Di Kota Bekasi tercatat sudah sebulan lebih tidak ada kasus kematian yang disebabkan Covid-19, sementara angka kasus positif juga semakin berkurang.
“Kalau ada pasien kasus Covid-19 kan sarana dan prasarana kita ada, angka kematian saat ini juga sudah tidak ada dan angka penularannya rendah di bawah satu per hari,” ucapnya.
Berdasarkan data Covid-19, hari ini Kota Bekasi kasus terkonfirmasi positif hanya menyisakan 16 kasus, sementara pasien dalam pengawasan (PDP) sudah tidak ada dan orang dalam pemantauan (ODP) berjumlah 134 orang.
Secara keseluruhan total orang yang meninggal dunia selama pandemi virus di Kota Bekasi mencapai 36 kasus dari total 451 kasus terkonfirmasi positif.

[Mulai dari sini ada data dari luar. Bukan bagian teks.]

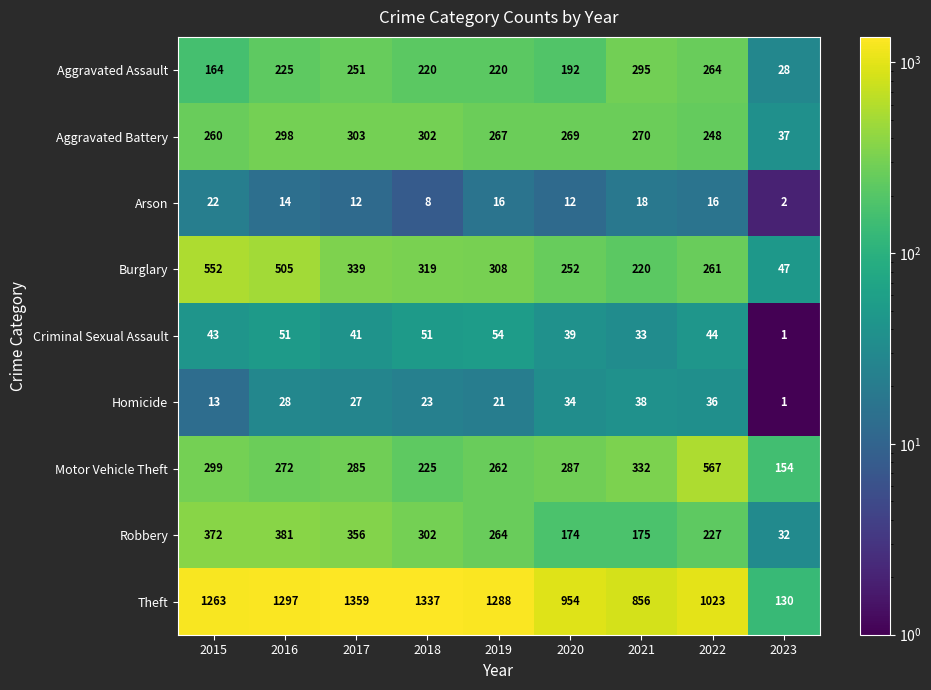

What is the maximum value shown in the chart?

1359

Sebelumnya Wali Kota Bekasi Rahmat Effendi telah memutuskan untuk memberlakukan adapatasi tatanan hidup baru (ATHB) atau new normal pada 3 Juli-2 Agustus 2020.
Keputusan itu tertuang dalam Surat Keputusan Wali Kota Bekasi Nomor 300/ Kep.396-BPBD/ VII/ 2020 Tentang Adaptasi Tatanan Hidup Baru Masyarakat Produktif Aman Covid-19 di Kota Bekasi.

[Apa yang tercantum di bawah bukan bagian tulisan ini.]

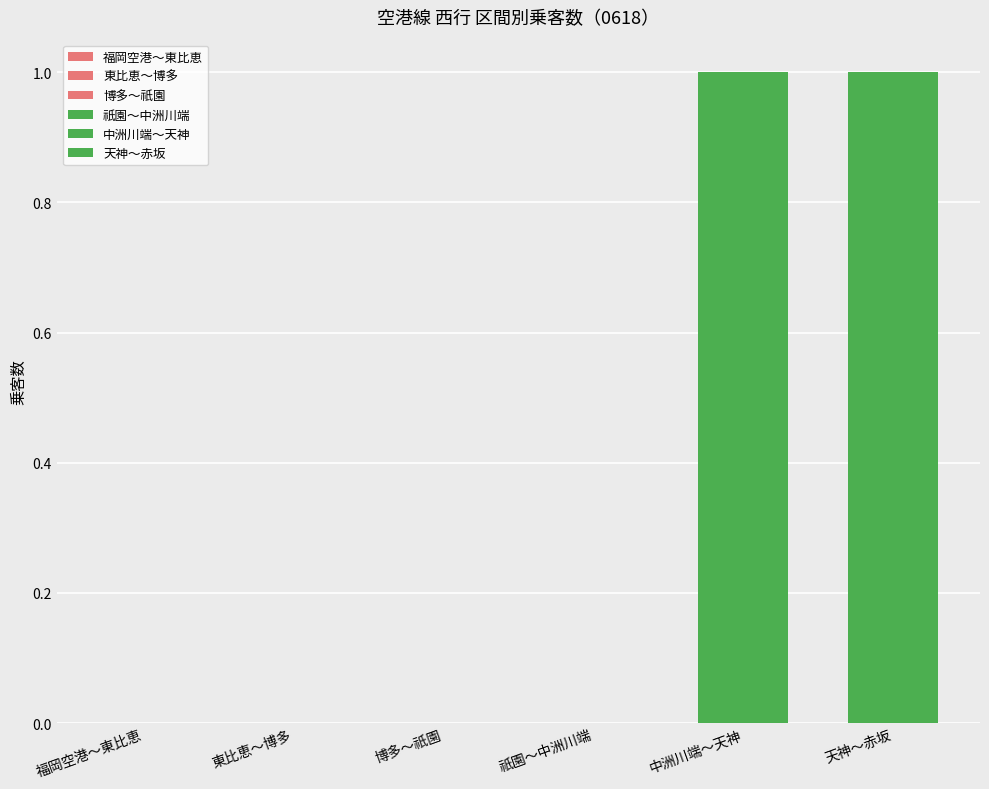

Is it true that 福岡空港～東比恵 equals 0 at 9:00～9:15?

True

“ATHB menyinergikan aspek kesehatan sosial dan ekonomi yang pemberlakuannya mulai tanggal 03 Juli 2020 sampai dengan 02 Agustus 2020,” kata Walikota Bekasi, Rahmat Effendi, dalam keterangannya Jumat (03 Juli 2020).
Pria yang karib disapa Kang Pepen itu menerangkan pelaksanaan adaptasi new normal di Kota Bekasi akan membuka sejumlah sektor: layanan kesehatan, keagamaan, area tempat kerja, hingga tempat atau fasilitas lain.